The Life Of A Mineral Lake Logger
Young men looking for adventure and career, often found themselves in logging camps as the industry in British Columbia emerged in the late 1890s. The interior was host to numerous camps with men seeking opportunities at sawmills.
Once logs were harvested from forests near the millsite, they were transported to a logging pond usually by horse sledding or by floating them down river. The logging pond was adjacent to the sawmill. Logs were hauled from the pond by a jack ladder that carried them upward to the interior of the mill. Through a careful mechanical process, saws reduced logs to boards.
A kicker would move the logs from the conveyor trough to the saw. Bark was cut off by large chainsaws exposing the wood beneath and mechanical hands referred to as ‘niggers’ (a logging term, not to be confused with the racial slur) rotated the wood for saws to remove the bark completely.
An assembly line fed log after log into circular, rip, and cut off saws before finally entering the edger machine to expedite production. Even widths and sizes of lumber were produced by industrial workers for commercial use and transported to lumber yards.
One such logging camp was Kootenay Spruce at Mineral Lake that was owned by Cranbrook Sash & Door (CS&D), later known as Crestbrook Forest Industries Ltd. It was located at Mineral Lake near Cranbrook.
It was located at Mineral Lake near Cranbrook. Life at Mineral Lake was a challenging venture that started with the inception of CS&D in 1898. The construction industry and prairie markets brought on by the railway demanded vast quantities of lumber, a demand the company filled after building sawmills and planermills. By 1943, the logging operation was in full swing, employing a workforce that endured long and arduous hours.

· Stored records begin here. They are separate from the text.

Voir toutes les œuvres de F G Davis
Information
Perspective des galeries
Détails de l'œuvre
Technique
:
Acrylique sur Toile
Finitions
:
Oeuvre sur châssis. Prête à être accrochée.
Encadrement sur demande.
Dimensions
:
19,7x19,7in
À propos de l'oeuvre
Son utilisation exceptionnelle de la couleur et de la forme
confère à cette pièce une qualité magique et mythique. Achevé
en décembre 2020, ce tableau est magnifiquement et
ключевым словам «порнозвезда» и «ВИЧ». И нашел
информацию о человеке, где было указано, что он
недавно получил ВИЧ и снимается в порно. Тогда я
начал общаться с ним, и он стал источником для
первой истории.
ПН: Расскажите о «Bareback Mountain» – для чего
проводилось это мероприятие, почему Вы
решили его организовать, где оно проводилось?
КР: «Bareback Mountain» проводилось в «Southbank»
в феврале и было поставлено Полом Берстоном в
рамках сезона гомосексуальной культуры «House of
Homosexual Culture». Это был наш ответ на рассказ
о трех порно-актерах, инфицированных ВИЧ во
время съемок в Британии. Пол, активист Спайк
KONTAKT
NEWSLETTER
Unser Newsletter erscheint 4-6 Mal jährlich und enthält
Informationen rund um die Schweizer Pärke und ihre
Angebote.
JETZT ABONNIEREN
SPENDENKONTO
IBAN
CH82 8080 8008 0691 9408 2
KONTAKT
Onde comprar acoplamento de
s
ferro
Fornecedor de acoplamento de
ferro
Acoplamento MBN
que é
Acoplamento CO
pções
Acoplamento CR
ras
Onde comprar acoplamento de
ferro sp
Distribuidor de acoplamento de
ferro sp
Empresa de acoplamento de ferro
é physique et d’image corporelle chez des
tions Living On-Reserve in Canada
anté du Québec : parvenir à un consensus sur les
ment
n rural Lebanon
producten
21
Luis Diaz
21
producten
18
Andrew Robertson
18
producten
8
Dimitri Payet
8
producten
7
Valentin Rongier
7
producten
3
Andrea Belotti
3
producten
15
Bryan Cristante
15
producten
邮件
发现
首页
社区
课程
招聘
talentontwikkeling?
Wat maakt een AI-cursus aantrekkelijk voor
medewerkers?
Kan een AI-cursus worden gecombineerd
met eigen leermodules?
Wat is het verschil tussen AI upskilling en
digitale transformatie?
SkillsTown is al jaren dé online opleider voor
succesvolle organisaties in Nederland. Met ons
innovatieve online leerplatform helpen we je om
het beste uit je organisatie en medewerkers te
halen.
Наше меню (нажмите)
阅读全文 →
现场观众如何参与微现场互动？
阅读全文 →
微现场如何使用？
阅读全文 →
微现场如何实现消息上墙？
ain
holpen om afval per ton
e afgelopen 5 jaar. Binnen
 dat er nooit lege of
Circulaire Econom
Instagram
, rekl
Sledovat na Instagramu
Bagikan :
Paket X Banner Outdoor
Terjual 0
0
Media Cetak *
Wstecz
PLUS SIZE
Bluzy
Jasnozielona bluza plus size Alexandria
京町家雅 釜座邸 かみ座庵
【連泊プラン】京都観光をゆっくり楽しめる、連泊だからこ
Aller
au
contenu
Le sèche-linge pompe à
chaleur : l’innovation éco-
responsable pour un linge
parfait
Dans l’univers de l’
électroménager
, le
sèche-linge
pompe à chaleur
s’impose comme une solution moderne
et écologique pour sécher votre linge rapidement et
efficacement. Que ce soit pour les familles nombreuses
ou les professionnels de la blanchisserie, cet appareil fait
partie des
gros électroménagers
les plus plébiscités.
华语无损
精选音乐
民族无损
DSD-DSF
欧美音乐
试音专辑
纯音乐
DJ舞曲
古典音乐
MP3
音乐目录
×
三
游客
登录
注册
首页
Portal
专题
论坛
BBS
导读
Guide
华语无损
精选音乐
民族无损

Shifts would begin at 6 a.m. and end around 6 p.m. A twelve-hour workday could stretch well into the evening if there were unfinished jobs to be completed for the next day’s production. A six-day work-week was standard for loggers with Sundays generally allocated as a day of rest, though there were maintenance jobs to be done. Sunday chores included chopping wood for cabins, sharpening axes and crosscut saws, cleaning, and preparing for the week ahead. Mineral Lake’s typical workday involved the manual falling and hauling of trees with gangs of men, braving the wrath of falling timber. Chainsaws were in use by 1930, but not widespread at Mineral Lake, and falling was done by hand. Two men (or a gang) were charged with the task of using a crosscut saw to fall trees. The undercut was chopped by hand and was used to direct the tree as it fell. The entire process took approximately five minutes for a tree with a 30-inch butt. Ten thousand board feet was customary for a daily harvest.
Once a tree collapsed, a swamper would use an axe to limb it and top it while keeping pace with the gang of fallers to produce logs. Logs were then transported to a landing area by a cat skidder after being choked. The front end of the logs were kept off the ground by a logging arch (a small tracked crawler device) that was towed by the cat. They were dropped by the skidder and hauled by the haulback line to a trough where they were marked by a marker man to cut into standard lengths, followed by a cut-off saw operator that would cut them with a four-foot stationary chainsaw.